Transcript
Hello, and welcome to the Linux Lemming.
I’m your host, Rasta Calavera, and here we are now at Episode 5.
I know it’s been a while since a release has come out, so we’re going to start today
by talking about where are my episodes.
So my release schedule was recently disrupted due to illness.
Luckily, I’ve been healthy, but members of my family and the academic institutions that
they attend were impacted by the COVID pandemic.
Thankfully, nobody in my family contracted COVID, but we had to practice quarantine procedure
to keep ourselves and our communities safe.
So this took time away from the project, and something like this may occur again in the
future.
So it’s nice that I don’t have a committed release schedule, but again, as time allows,
these episodes will continue.
So moving on to our next topic, what is the status with documentation?
So very recently, I have been banging my head against the wall, trying to get Wallabag
to run on a Raspberry Pi 4.
If you’re not familiar with the Wallabag project, it is an internet archiving bookmarking type
piece of software, similar to other read-it-later softwares like Pocket or Instapaper, Feedly
to some extent, very similar to those types of softwares.
Some of the people in the Wallabag community are very nurturing, and I’m very thankful
to have them around.
One big issue that I came up with was that there is no ARM image for the Wallabag project.
They don’t offer anything for the ARM platform by default.
So you have to look for community Docker images or even building your own Docker image.
I went down the route of trying to find something on Docker Hub, and I found a workable image.
One key thing to note is that the latest tag in Docker Hub is not actually the latest version
of the project.
So this, I’ve always heard about this being an issue in the past and how you should always
use the version tag that you want to run, but I’ve never had a problem using the latest,
and I think that is mainly because I stick to Linux server images whenever possible.
But in this image, I had to use a 2.4.2 tag if I wanted the latest and greatest version
of Wallabag, which I certainly did, because once I did get the project up and running,
there was a feature that I desperately wanted where when I imported an OPML file, which
is like all of my RSS feeds, they all came in as unread, and I have read those and want
to keep those, and there was no mass select option in the older version of Wallabag.
Actually that experimental feature just came out about a month ago or so.
So I desperately wanted that new image.
When I went out into the community, when I was having problems getting it up and running,
my biggest frustration is documented on Reddit in the self-hosted subreddit.
If anybody out there wants to see that whole crusade for aid, a user did provide me a working
compose file, so I had submitted what I was currently using, and it had undergone some
review and some tweaks, and that really helped me troubleshoot.
And I’m just very appreciative, and it’s always nice when someone takes that time and
that extra care on an asynchronous platform like Reddit or in a forum, and it brings
me to the reflection of really what I was doing wrong.

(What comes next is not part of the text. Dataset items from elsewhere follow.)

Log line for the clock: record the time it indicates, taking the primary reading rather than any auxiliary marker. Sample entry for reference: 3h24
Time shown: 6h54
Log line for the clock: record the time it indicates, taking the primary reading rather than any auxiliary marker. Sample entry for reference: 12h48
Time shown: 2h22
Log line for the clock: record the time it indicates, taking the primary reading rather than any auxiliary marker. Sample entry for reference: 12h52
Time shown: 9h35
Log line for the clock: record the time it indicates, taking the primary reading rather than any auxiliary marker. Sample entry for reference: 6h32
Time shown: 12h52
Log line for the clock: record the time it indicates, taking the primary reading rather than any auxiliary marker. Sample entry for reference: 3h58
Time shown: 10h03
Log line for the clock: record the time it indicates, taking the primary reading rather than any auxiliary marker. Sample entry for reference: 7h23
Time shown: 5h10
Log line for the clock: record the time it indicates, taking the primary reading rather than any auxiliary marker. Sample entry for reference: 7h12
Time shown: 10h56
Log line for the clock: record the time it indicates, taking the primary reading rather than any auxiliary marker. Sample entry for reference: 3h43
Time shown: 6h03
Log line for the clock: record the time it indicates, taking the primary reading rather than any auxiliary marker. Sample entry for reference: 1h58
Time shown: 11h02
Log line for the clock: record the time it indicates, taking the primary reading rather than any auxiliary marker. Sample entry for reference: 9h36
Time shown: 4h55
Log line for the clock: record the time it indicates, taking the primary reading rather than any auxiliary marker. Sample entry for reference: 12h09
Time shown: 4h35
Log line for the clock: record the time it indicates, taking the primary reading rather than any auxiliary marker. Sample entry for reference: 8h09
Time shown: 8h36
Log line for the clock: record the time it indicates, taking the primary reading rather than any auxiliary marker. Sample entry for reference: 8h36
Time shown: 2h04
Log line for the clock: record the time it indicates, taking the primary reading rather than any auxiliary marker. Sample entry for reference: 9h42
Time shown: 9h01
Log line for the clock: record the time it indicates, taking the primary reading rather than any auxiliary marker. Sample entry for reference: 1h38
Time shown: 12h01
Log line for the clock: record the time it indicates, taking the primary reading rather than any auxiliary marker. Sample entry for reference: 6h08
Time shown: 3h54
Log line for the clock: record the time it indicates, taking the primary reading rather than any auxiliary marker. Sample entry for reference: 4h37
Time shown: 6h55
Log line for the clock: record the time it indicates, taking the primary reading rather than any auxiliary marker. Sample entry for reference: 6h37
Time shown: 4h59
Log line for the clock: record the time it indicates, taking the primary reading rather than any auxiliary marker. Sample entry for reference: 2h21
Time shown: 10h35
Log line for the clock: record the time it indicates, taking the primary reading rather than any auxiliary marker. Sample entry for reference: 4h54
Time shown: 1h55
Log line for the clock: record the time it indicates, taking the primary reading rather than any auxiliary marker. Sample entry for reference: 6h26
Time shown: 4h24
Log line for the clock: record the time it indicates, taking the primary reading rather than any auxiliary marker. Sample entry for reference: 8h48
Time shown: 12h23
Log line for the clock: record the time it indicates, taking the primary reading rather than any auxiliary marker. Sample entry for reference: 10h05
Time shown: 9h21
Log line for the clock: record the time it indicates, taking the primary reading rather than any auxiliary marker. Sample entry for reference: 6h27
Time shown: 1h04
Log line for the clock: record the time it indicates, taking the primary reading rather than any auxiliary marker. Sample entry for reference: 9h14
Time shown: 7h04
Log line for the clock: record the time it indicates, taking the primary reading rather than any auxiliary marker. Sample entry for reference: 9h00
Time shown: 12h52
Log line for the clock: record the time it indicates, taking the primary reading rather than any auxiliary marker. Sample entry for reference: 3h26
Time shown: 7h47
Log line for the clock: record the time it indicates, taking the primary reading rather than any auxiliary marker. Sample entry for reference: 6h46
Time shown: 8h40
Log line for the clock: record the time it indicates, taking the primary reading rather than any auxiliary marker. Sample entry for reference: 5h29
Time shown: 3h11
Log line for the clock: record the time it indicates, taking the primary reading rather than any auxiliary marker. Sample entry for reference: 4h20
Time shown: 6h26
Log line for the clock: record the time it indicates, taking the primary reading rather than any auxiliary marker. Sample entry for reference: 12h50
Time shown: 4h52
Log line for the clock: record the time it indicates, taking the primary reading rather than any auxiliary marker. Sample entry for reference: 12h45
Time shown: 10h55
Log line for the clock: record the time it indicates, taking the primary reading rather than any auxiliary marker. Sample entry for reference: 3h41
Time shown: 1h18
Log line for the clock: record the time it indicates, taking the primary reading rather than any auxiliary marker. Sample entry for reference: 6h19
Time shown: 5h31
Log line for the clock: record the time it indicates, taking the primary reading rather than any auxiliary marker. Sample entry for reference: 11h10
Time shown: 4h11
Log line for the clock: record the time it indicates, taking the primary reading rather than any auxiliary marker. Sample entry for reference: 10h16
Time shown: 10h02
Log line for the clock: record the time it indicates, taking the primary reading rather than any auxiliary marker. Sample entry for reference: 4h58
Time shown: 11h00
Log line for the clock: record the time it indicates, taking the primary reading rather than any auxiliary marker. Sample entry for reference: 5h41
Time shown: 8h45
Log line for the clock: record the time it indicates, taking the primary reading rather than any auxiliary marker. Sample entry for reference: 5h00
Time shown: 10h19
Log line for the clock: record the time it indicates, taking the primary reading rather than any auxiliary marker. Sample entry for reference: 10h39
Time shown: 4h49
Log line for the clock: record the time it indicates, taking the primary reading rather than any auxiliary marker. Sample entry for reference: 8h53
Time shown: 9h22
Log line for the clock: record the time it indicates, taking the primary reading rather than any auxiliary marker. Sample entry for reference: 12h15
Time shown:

So this is an instance where the problem existed between the keyboard and the chair.
Part of it was my own ignorance in not reading very closely the documentation and having
more confidence in my own abilities than I actually possessed.
So that brings us to what were some of those problems.
Wallabag does have documentation, but I didn’t like the approach of having to clone their
repo and use their own compose file, and since I was doing the LSIO swag reverse proxy,
I like to follow their approach and stay as close to that project as I possibly can.
LSIO does provide a proxy config for Wallabag, so that was a great place to start.
One of my hangups is I don’t like having the full name of the service in front of my domain.
So for example, in the LSIO proxy config and in all of their configs, they always start
the whole URL slug with the name of the service.
So in this instance, they’re saying you should have wallabag.mydomain.com.
And I just, I think that complicates things a bit.
I think it opens up visibility on the wider web, which I don’t necessarily want.
But once I got Wallabag working on the local host, I wanted to be able to access it using
my domain.
And there are a few things that are very picky about this process, both with the LSIO way
of doing things and also with the Wallabag way of doing things.
So for Wallabag, there is an environment variable that is the base URL or the domain.
And that is extremely, extremely picky.
One thing that I encountered that was difficult during the local host setup was you have to
have the port number at the end of your URL.
So if your IP scheme is something like 10.10.0.1 for your router, and your actual computer
is 10.10.0.4, then you would have to use that IP plus the port of Wallabag, which is port
80, to be able to reach that locally.
You could not just put in 10.10.0.4 and reach your instance, it won’t work.
And then when you’re running things in a container, you typically have the exposed port and the
internal port.
So in your compose file, in your port section, there are two numbers, one before the colon
and one after the colon.
So if you have nothing else running on port 80 externally, then your port scheme would
be 8080.
But for me, I have a lot of different services, a lot that use 80 and 443.
So you have to be very conscious about how you set that up.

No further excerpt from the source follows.